** Excerpted records follows **

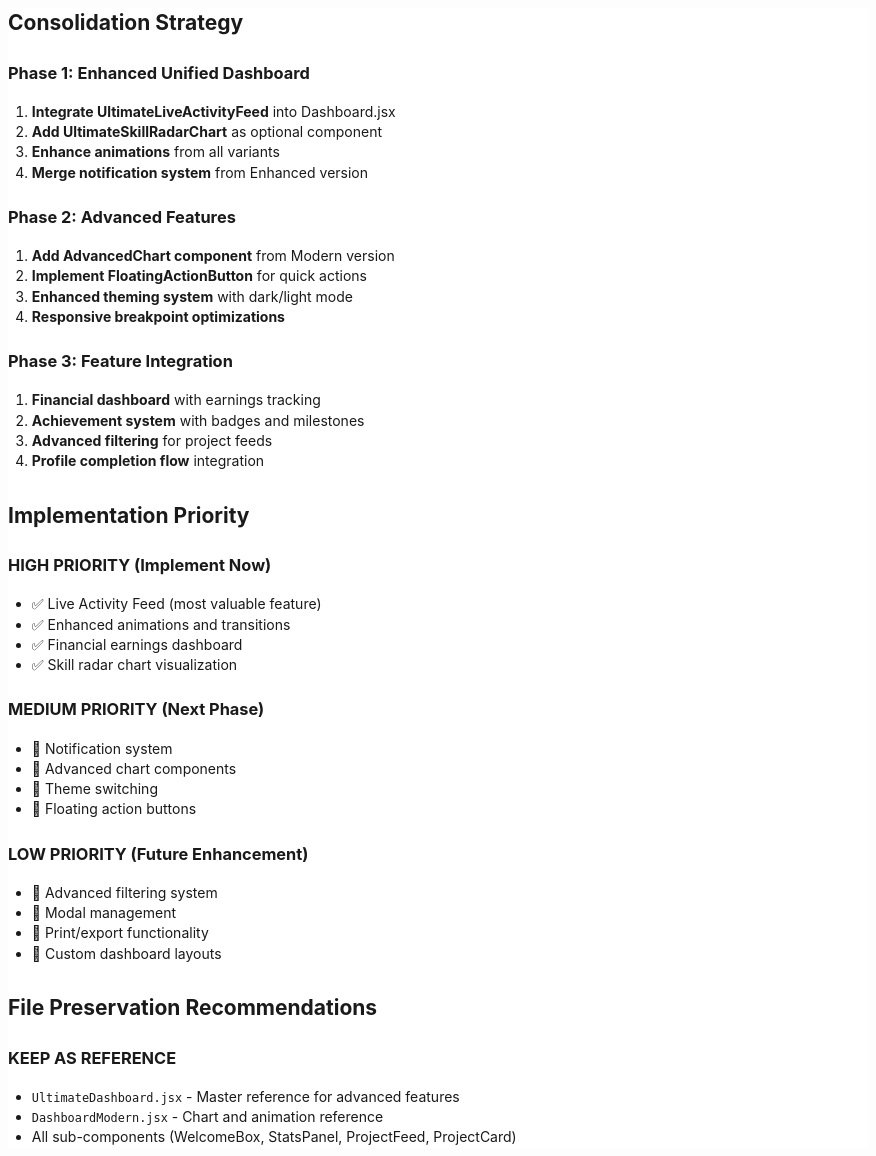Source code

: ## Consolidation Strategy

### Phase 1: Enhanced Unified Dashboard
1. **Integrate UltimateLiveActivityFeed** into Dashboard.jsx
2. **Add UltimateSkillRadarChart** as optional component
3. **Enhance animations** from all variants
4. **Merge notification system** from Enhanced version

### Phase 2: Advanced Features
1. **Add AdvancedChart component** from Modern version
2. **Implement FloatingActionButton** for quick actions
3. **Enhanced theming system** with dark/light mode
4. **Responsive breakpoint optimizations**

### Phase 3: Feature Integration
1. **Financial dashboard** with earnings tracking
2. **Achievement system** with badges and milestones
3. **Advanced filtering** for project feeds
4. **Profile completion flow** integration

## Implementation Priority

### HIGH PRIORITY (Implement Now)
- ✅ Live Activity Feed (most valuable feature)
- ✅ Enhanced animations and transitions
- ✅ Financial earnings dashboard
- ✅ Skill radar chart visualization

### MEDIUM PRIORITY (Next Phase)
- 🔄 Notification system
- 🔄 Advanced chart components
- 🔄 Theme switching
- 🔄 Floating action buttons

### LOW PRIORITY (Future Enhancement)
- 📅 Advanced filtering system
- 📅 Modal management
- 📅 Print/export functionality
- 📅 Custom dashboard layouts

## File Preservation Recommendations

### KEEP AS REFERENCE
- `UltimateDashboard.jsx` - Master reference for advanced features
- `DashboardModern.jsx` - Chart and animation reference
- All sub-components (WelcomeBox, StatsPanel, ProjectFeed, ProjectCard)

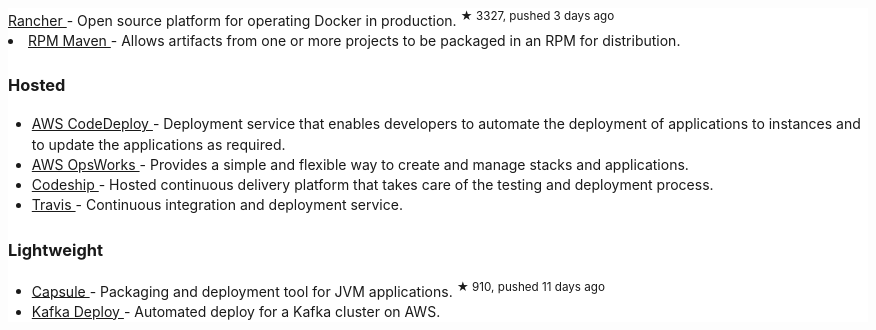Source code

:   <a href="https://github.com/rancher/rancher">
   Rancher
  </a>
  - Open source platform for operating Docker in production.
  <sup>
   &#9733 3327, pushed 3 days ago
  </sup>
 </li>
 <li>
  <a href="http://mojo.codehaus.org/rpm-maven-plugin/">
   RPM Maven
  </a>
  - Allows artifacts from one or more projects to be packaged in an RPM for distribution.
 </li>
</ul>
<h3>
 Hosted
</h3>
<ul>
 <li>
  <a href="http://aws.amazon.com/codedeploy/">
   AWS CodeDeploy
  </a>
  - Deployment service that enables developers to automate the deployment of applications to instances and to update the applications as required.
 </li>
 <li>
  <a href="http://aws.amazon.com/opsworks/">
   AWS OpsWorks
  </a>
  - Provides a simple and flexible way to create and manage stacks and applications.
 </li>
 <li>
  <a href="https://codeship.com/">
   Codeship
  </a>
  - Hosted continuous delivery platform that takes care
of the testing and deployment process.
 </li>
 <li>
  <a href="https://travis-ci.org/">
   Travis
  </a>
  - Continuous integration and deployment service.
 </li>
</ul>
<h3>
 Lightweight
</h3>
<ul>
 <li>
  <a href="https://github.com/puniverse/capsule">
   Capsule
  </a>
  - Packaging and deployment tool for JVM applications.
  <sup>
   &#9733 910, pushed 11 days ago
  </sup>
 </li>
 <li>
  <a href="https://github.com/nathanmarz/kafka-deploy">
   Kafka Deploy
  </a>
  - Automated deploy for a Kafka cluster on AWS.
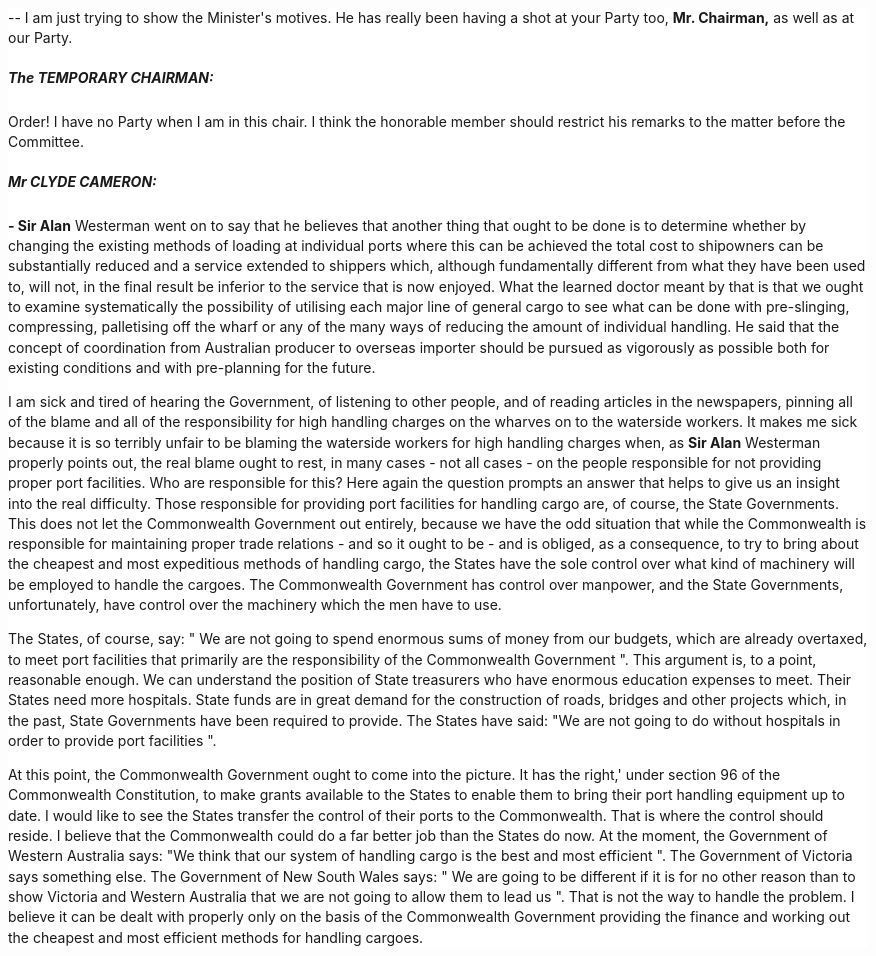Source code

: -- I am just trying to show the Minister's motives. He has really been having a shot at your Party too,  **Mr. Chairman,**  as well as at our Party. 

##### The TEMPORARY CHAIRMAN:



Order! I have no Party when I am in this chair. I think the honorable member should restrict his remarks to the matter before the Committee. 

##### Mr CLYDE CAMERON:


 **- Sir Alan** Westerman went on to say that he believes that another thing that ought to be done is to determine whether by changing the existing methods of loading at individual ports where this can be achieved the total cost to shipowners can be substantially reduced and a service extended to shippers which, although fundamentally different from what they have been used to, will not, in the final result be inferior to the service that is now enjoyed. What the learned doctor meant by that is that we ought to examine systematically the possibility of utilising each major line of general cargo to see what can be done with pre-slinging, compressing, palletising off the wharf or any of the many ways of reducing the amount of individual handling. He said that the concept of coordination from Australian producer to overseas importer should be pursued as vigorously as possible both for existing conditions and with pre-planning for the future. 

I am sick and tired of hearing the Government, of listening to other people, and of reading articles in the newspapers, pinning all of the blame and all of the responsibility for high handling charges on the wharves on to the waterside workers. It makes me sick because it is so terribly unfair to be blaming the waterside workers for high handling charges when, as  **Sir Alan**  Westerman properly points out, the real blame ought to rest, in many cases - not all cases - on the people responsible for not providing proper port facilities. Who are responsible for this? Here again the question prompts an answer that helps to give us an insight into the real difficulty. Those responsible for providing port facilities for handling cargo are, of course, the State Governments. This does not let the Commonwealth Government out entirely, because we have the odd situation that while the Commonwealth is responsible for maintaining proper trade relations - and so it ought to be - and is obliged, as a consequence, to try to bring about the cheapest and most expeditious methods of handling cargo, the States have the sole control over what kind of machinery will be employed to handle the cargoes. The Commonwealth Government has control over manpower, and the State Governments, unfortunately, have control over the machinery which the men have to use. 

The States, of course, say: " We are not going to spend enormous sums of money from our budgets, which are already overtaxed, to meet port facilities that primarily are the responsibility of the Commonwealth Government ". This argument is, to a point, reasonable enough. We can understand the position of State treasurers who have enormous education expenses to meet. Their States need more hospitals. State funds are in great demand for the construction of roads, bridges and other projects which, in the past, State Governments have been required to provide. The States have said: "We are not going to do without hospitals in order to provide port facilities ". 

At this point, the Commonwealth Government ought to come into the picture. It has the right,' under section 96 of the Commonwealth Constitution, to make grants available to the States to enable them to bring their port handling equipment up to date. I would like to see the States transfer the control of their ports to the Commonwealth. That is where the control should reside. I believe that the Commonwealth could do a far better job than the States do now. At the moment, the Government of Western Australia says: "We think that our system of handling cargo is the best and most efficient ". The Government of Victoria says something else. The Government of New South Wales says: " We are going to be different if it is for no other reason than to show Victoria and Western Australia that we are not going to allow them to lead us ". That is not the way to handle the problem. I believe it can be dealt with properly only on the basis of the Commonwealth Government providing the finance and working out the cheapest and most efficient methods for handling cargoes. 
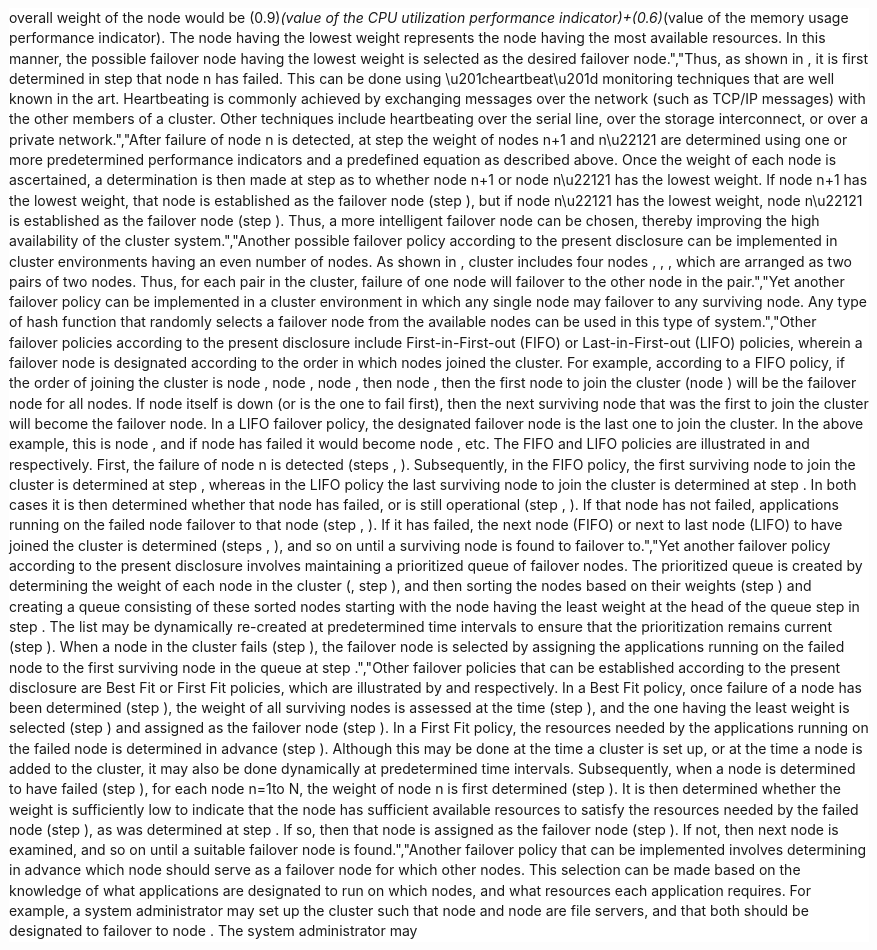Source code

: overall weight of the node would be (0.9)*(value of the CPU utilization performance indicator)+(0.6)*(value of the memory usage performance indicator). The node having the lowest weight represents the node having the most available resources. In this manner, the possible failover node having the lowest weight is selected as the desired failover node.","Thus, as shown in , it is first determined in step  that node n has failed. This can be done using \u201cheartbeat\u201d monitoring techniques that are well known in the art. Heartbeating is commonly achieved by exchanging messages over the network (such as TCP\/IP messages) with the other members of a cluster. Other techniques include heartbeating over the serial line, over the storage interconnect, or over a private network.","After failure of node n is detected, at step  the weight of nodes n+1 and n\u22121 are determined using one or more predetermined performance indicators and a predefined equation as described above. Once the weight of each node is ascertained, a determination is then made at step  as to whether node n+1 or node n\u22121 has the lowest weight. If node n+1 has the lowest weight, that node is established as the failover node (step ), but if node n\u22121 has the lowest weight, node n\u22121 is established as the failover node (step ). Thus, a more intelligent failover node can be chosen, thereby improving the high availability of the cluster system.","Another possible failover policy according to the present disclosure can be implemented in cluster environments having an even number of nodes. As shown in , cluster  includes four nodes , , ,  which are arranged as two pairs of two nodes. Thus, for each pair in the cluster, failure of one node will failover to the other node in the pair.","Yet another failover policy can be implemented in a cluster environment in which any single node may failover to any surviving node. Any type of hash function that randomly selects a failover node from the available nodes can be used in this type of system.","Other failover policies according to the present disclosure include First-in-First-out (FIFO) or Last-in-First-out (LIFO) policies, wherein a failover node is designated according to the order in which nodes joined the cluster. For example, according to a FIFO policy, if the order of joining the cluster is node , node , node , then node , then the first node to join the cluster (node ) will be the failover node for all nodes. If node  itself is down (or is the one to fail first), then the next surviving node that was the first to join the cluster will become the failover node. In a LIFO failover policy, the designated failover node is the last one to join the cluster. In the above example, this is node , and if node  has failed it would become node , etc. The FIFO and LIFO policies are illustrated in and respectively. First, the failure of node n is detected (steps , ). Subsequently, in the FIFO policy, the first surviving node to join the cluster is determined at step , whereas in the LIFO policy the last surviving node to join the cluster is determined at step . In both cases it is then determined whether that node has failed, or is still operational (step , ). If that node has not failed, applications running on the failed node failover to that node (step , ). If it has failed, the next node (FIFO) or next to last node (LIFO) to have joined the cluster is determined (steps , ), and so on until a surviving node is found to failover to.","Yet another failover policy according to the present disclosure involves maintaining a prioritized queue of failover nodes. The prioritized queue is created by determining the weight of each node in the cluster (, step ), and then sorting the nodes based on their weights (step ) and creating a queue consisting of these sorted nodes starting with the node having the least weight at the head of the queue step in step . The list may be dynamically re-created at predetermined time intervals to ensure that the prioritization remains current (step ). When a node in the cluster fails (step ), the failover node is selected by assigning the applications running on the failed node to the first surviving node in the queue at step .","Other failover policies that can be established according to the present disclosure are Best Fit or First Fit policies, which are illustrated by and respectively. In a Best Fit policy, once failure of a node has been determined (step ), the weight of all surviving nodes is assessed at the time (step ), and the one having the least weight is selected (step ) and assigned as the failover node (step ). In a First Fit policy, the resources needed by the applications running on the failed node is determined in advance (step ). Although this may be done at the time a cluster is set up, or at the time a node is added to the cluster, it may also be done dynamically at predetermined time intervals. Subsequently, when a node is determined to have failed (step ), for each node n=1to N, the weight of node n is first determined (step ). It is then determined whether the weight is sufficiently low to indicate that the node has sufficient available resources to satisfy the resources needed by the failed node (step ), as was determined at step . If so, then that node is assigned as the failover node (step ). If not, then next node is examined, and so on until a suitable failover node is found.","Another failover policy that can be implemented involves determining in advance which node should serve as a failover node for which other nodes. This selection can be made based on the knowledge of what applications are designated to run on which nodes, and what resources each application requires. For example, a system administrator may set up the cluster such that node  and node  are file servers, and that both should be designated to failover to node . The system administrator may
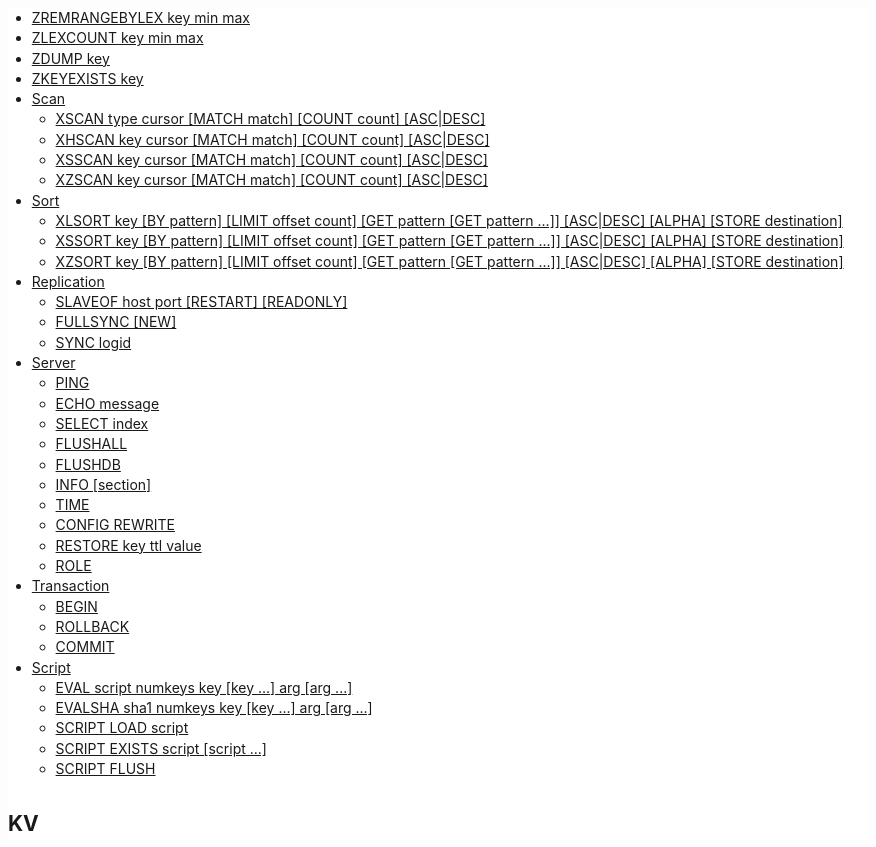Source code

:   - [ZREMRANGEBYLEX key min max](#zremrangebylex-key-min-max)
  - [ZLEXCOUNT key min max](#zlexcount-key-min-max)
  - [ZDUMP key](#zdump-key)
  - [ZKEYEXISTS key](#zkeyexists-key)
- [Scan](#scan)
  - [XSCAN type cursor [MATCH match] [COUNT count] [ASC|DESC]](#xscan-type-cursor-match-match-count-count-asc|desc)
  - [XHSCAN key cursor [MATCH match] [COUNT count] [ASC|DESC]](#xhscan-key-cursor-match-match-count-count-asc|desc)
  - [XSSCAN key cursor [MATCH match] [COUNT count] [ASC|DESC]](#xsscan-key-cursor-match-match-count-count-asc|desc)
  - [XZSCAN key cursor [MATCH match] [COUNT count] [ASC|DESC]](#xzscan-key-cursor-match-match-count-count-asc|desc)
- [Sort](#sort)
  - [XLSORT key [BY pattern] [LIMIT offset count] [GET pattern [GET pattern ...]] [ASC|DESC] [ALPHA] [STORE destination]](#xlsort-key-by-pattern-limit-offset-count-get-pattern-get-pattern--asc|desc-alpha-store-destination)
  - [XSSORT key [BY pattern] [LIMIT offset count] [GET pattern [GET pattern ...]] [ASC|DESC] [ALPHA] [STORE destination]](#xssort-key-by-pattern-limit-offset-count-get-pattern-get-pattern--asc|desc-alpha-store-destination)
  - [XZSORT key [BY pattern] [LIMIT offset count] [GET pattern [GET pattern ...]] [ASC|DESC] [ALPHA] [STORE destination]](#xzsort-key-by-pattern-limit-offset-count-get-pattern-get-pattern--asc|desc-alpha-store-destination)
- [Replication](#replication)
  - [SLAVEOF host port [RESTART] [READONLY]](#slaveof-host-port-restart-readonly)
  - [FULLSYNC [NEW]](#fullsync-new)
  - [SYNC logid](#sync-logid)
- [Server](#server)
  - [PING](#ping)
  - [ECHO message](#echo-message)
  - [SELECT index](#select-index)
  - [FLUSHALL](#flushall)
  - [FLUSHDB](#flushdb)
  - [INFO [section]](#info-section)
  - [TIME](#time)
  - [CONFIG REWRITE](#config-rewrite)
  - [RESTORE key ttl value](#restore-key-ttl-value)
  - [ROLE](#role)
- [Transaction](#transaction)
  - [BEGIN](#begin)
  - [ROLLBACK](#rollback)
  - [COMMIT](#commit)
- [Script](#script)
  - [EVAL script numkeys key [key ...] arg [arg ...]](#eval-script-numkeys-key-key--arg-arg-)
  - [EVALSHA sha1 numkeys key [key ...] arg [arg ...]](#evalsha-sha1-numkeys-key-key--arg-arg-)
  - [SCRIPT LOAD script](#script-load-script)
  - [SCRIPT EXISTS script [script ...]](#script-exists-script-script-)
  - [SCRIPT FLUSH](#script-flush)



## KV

** End of Excerpted records **

Task objective
Look above for the line holding "- [XHSCAN key", then set down exactly that line and every line after it up to and including the line holding "- [SCRIPT LOAD script](#script-load-script)", with nothing else.

Task response
  - [XHSCAN key cursor [MATCH match] [COUNT count] [ASC|DESC]](#xhscan-key-cursor-match-match-count-count-asc|desc)
  - [XSSCAN key cursor [MATCH match] [COUNT count] [ASC|DESC]](#xsscan-key-cursor-match-match-count-count-asc|desc)
  - [XZSCAN key cursor [MATCH match] [COUNT count] [ASC|DESC]](#xzscan-key-cursor-match-match-count-count-asc|desc)
- [Sort](#sort)
  - [XLSORT key [BY pattern] [LIMIT offset count] [GET pattern [GET pattern ...]] [ASC|DESC] [ALPHA] [STORE destination]](#xlsort-key-by-pattern-limit-offset-count-get-pattern-get-pattern--asc|desc-alpha-store-destination)
  - [XSSORT key [BY pattern] [LIMIT offset count] [GET pattern [GET pattern ...]] [ASC|DESC] [ALPHA] [STORE destination]](#xssort-key-by-pattern-limit-offset-count-get-pattern-get-pattern--asc|desc-alpha-store-destination)
  - [XZSORT key [BY pattern] [LIMIT offset count] [GET pattern [GET pattern ...]] [ASC|DESC] [ALPHA] [STORE destination]](#xzsort-key-by-pattern-limit-offset-count-get-pattern-get-pattern--asc|desc-alpha-store-destination)
- [Replication](#replication)
  - [SLAVEOF host port [RESTART] [READONLY]](#slaveof-host-port-restart-readonly)
  - [FULLSYNC [NEW]](#fullsync-new)
  - [SYNC logid](#sync-logid)
- [Server](#server)
  - [PING](#ping)
  - [ECHO message](#echo-message)
  - [SELECT index](#select-index)
  - [FLUSHALL](#flushall)
  - [FLUSHDB](#flushdb)
  - [INFO [section]](#info-section)
  - [TIME](#time)
  - [CONFIG REWRITE](#config-rewrite)
  - [RESTORE key ttl value](#restore-key-ttl-value)
  - [ROLE](#role)
- [Transaction](#transaction)
  - [BEGIN](#begin)
  - [ROLLBACK](#rollback)
  - [COMMIT](#commit)
- [Script](#script)
  - [EVAL script numkeys key [key ...] arg [arg ...]](#eval-script-numkeys-key-key--arg-arg-)
  - [EVALSHA sha1 numkeys key [key ...] arg [arg ...]](#evalsha-sha1-numkeys-key-key--arg-arg-)
  - [SCRIPT LOAD script](#script-load-script)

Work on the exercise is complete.